The path for Lama Rod began with a traditional three-year silent retreat at Kagyu Thubten Chöling Monastery in upstate New York and ordination by the late Lama Norlha Rinpoche, who encouraged him to teach: “He said I could reach people that he couldn’t.” Lama Rod ran the KTC affiliate in Washington, DC, before moving to Cambridge, Massachusetts, where he earned a master’s degree in Buddhist ministry from Harvard Divinity School, with a focus on identity, social change, and spiritual practice. He is now a teacher and teacher trainer with Inward Bound Mindfulness Education, a program for teens. An outspoken activist and author, Lama Rod is a popular and peripatetic teacher who at 39 is a leading dharma voice for Generation X.

The community bills itself as a safe space for those who have felt unwelcome in traditional dharma settings.

Justin is Lama Rod’s polar opposite—a “cisgender white male” (that is, his gender identity matches his birth sex), who is a 44-year-old husband, father of three, and longtime New Yorker—but he’s just as committed to engaged Buddhism and social justice. Justin studied with teachers in India and Sikkim, and was ordained as a repa—lay tantric yogin—in the Karma Kamstang tradition by Goshir Gyaltsab Rinpoche. He worked as a home hospice chaplain and served as the director and resident lama at New York Tsurphu Goshir Dharma Center in Brooklyn, New York, until it closed in 2017. He taught meditation to inmates as a volunteer at Rikers Island before becoming the first staff chaplain for the New York City Department of Correction. Now Justin develops meditation programs for officers and guards; he also ministers to department staff and designs health initiatives.

Lama Rod and Justin met on Facebook in 2013, bonding over frustration with the structure of traditional Vajrayana. Other practitioners struggling in traditional sanghas began to seek them out, and over the next few years they discussed the need for change. Both serve on the advisory council of the biennial Gen-X Buddhist Teachers Sangha Conference, and at the 2017 conference in Crestone, Colorado, they decided to stop talking and take action.

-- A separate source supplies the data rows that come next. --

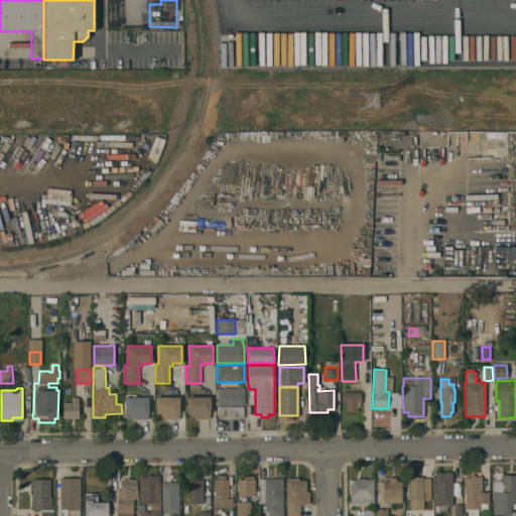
[(216,405),(216,401),(217,401),(217,399),(215,399),(215,389),(217,389),(217,388),(244,388),(244,405),(216,405)]
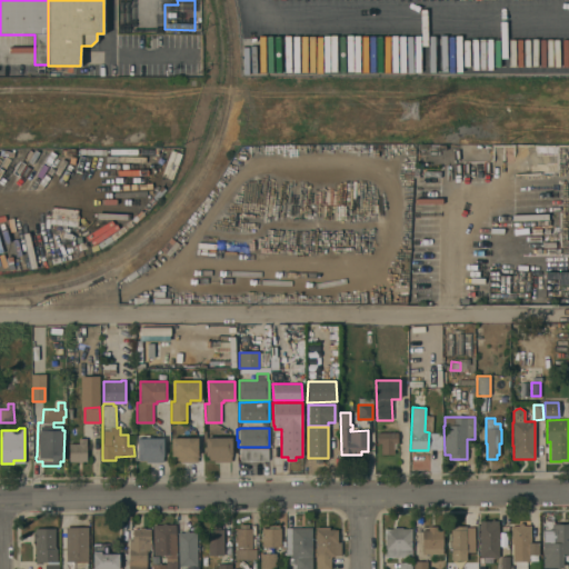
[(381,443),(377,443),(377,432),(398,432),(398,443),(397,443),(397,449),(393,449),(393,455),(381,455),(381,443)]
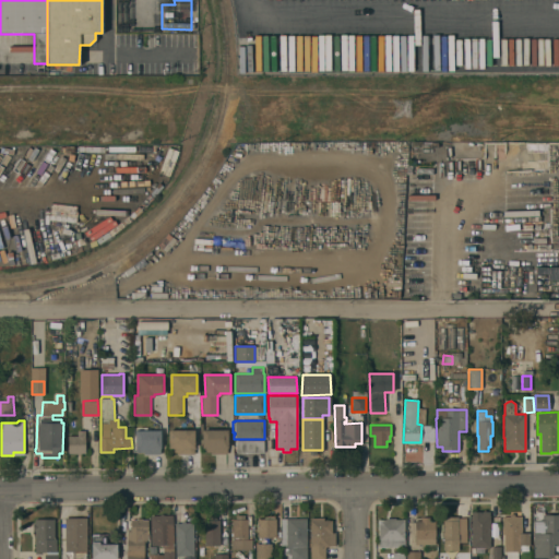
[(421,426),(435,426),(435,441),(421,441),(421,426)]
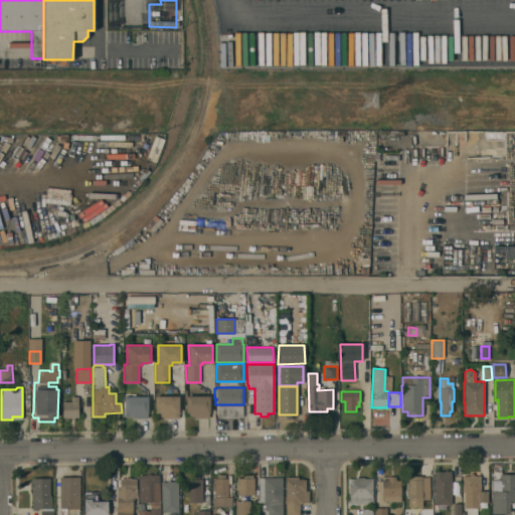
[(194,418),(194,416),(187,416),(187,412),(186,412),(186,395),(210,395),(210,412),(209,412),(209,418),(194,418)]
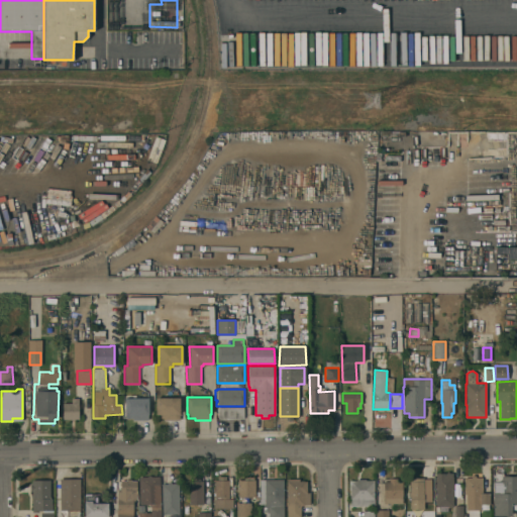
[(79,419),(75,419),(75,420),(71,420),(71,419),(63,419),(63,403),(72,403),(72,398),(79,398),(79,419)]
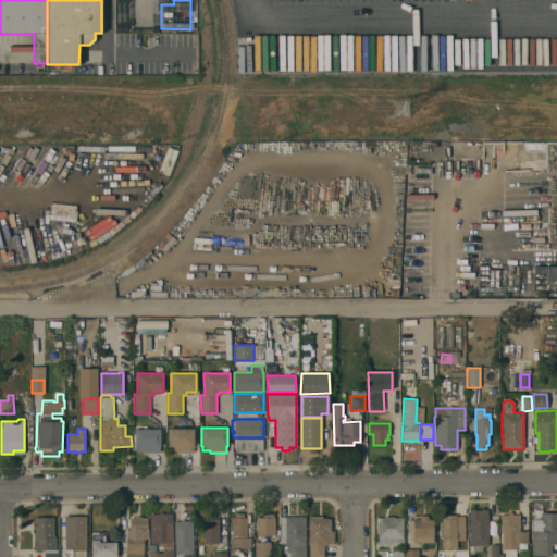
[(161,429),(161,446),(160,446),(160,453),(144,453),(144,450),(135,450),(135,446),(134,446),(134,429),(161,429)]
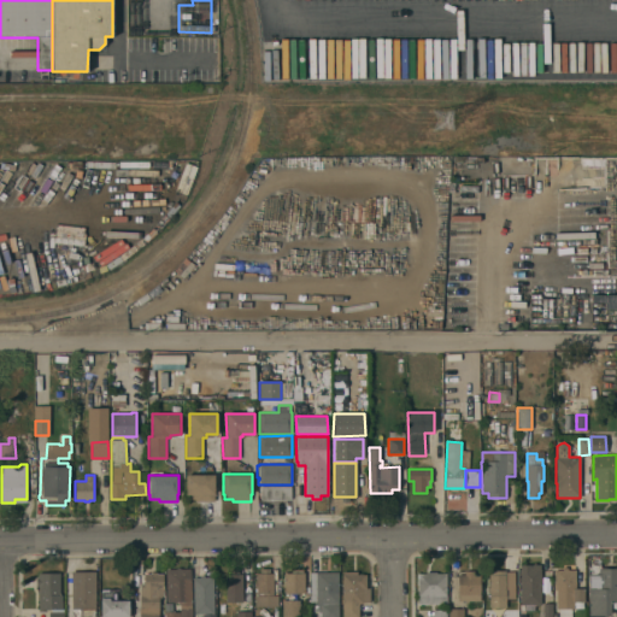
[(195,501),(195,499),(186,499),(186,475),(213,475),(215,501),(195,501)]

They first announced their plans on Lama Rod’s Facebook page in February 2018. Now, more than a year later, Bhumisparsha is an established virtual sangha, with a website, a following, and future plans that tentatively include a yearlong online course on tantra. There are no plans, however, for a brick-and-mortar center anytime soon. More important than building a center is “creating a healthy, sustainable community of practitioners,” Lama Rod says.

There could be no better demonstration of Bhumisparsha’s mission than its first retreat, held over four days last December at the Thomasville Buddhist Center in Thomasville, North Carolina. The 21 participants included 9 people of color and ranged in age from 23 to 68 and in sexual orientation from heterosexual to queer, bisexual, and pansexual. There were more women than men, plus a few gender nonconformists. Billed as “Healing the Heart of the South,” the retreat explored racism, racial violence, and community-based trauma—not the usual Buddhist fare. The central practice, chöd, was also an unexpected choice.

A rigorous Tibetan Buddhist method for cutting through ego, chöd is often practiced in cemeteries and other fearsome places. It turns out there were plenty of ghosts for practitioners to work with: behind the center was a former plantation.

Early buzz about Bhumisparsha is encouraging, but Lama Rod and Justin remain cautious about the future. They insist on calling the sangha “a huge experiment,” inviting both input and criticism to help it grow. Neither intends to be the sole guiding force going forward. Both plan to keep their day jobs, and as the community evolves, leadership and teaching will be shared. For the moment, Bhumisparsha is content to be a refuge—albeit one that isn’t afraid to disrupt the status quo.

Correction (06/11): An earlier version of this article stated that Lama Rod Owens was the guiding teacher for the Boston Radical Dharma Collective at the time of publication. But he has not held that position in more than a year, and the group has since dissolved.